* _Enunciado del ejercicio_: Indica cuántas líneas del material siguiente contienen la cadena "parte", teniendo en cuenta mayúsculas y minúsculas. Responde solo con el número.

* _Datos de origen_:
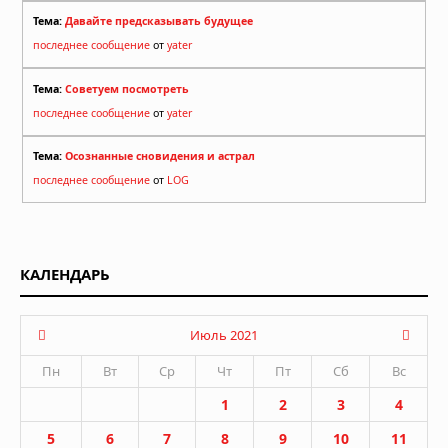
Тема:
Давайте предсказывать будущее
последнее сообщение
от
yater
Тема:
Советуем посмотреть
последнее сообщение
от
yater
Тема:
Осознанные сновидения и астрал
последнее сообщение
от
LOG
КАЛЕНДАРЬ
Июль 2021
Пн
Вт
Ср
Чт
Пт
Сб
Вс
1
2
3
4
5
6
7
8
9
10
11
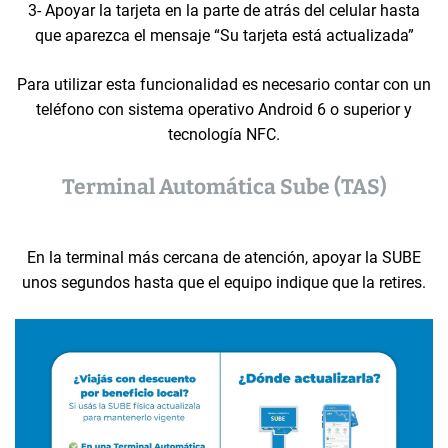
3- Apoyar la tarjeta en la parte de atrás del celular hasta
que aparezca el mensaje “Su tarjeta está actualizada”
Para utilizar esta funcionalidad es necesario contar con un
teléfono con sistema operativo Android 6 o superior y
tecnología NFC.
Terminal Automática Sube (TAS)
En la terminal más cercana de atención, apoyar la SUBE
unos segundos hasta que el equipo indique que la retires.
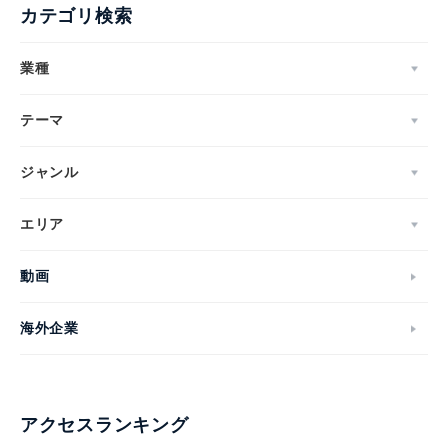
カテゴリ検索
業種
テーマ
ジャンル
エリア
動画
海外企業
アクセスランキング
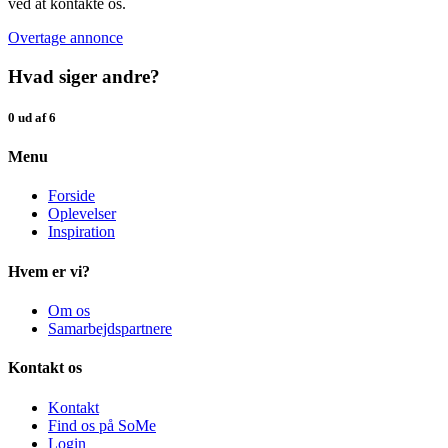
ved at kontakte os.
Overtage annonce
Hvad siger andre?
0 ud af 6
Menu
Forside
Oplevelser
Inspiration
Hvem er vi?
Om os
Samarbejdspartnere
Kontakt os
Kontakt
Find os på SoMe
Login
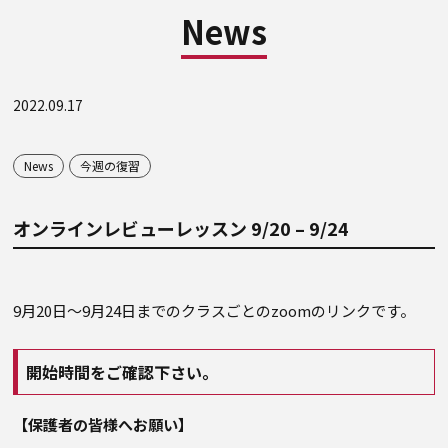
News
2022.09.17
News
今週の復習
オンラインレビューレッスン 9/20 – 9/24
9月20日～9月24日までのクラスごとのzoomのリンクです。
開始時間をご確認下さい。
【保護者の皆様へお願い】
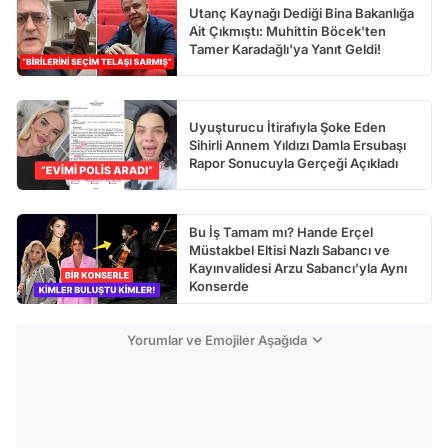
Utanç Kaynağı Dediği Bina Bakanlığa
Ait Çıkmıştı: Muhittin Böcek'ten
Tamer Karadağlı'ya Yanıt Geldi!
Uyuşturucu İtirafıyla Şoke Eden
Sihirli Annem Yıldızı Damla Ersubaşı
Rapor Sonucuyla Gerçeği Açıkladı
Bu İş Tamam mı? Hande Erçel
Müstakbel Eltisi Nazlı Sabancı ve
Kayınvalidesi Arzu Sabancı’yla Aynı
Konserde
Yorumlar ve Emojiler Aşağıda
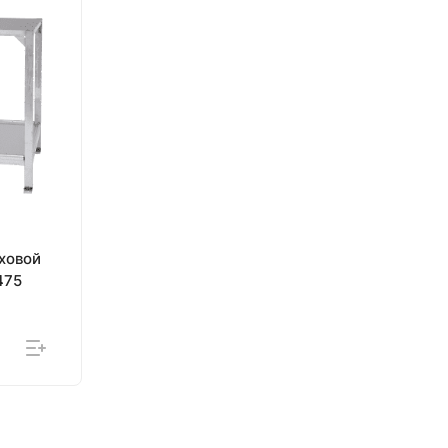
ховой
475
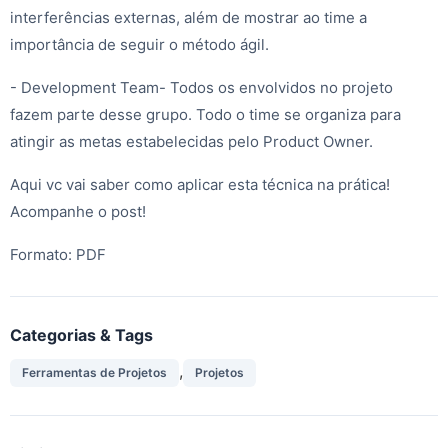
interferências externas, além de mostrar ao time a
importância de seguir o método ágil.
- Development Team- Todos os envolvidos no projeto
fazem parte desse grupo. Todo o time se organiza para
atingir as metas estabelecidas pelo Product Owner.
Aqui vc vai saber como aplicar esta técnica na prática!
Acompanhe o post!
Formato: PDF
Categorias & Tags
,
Ferramentas de Projetos
Projetos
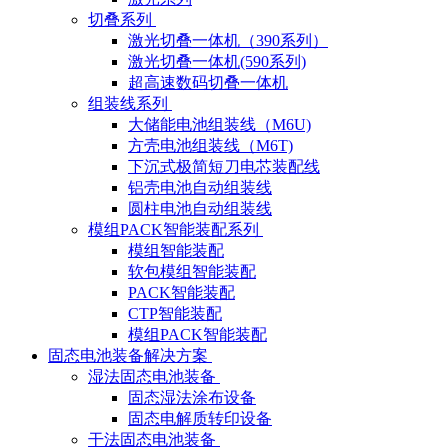
切叠系列
激光切叠一体机（390系列）
激光切叠一体机(590系列)
超高速数码切叠一体机
组装线系列
大储能电池组装线（M6U)
方壳电池组装线（M6T)
下沉式极简短刀电芯装配线
铝壳电池自动组装线
圆柱电池自动组装线
模组PACK智能装配系列
模组智能装配
软包模组智能装配
PACK智能装配
CTP智能装配
模组PACK智能装配
固态电池装备解决方案
湿法固态电池装备
固态湿法涂布设备
固态电解质转印设备
干法固态电池装备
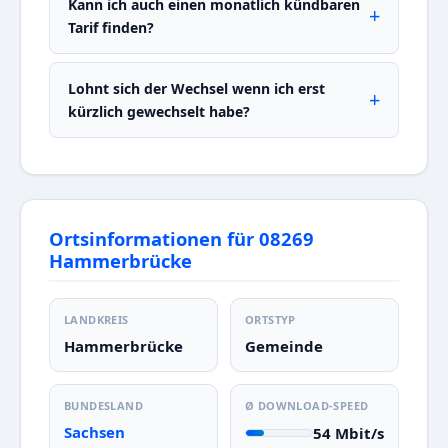
Kann ich auch einen monatlich kündbaren
Tarif finden?
Lohnt sich der Wechsel wenn ich erst
kürzlich gewechselt habe?
Ortsinformationen für 08269
Hammerbrücke
LANDKREIS
ORTSTYP
Hammerbrücke
Gemeinde
BUNDESLAND
Ø DOWNLOAD-SPEED
Sachsen
54 Mbit/s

* _Solución del problema_: 2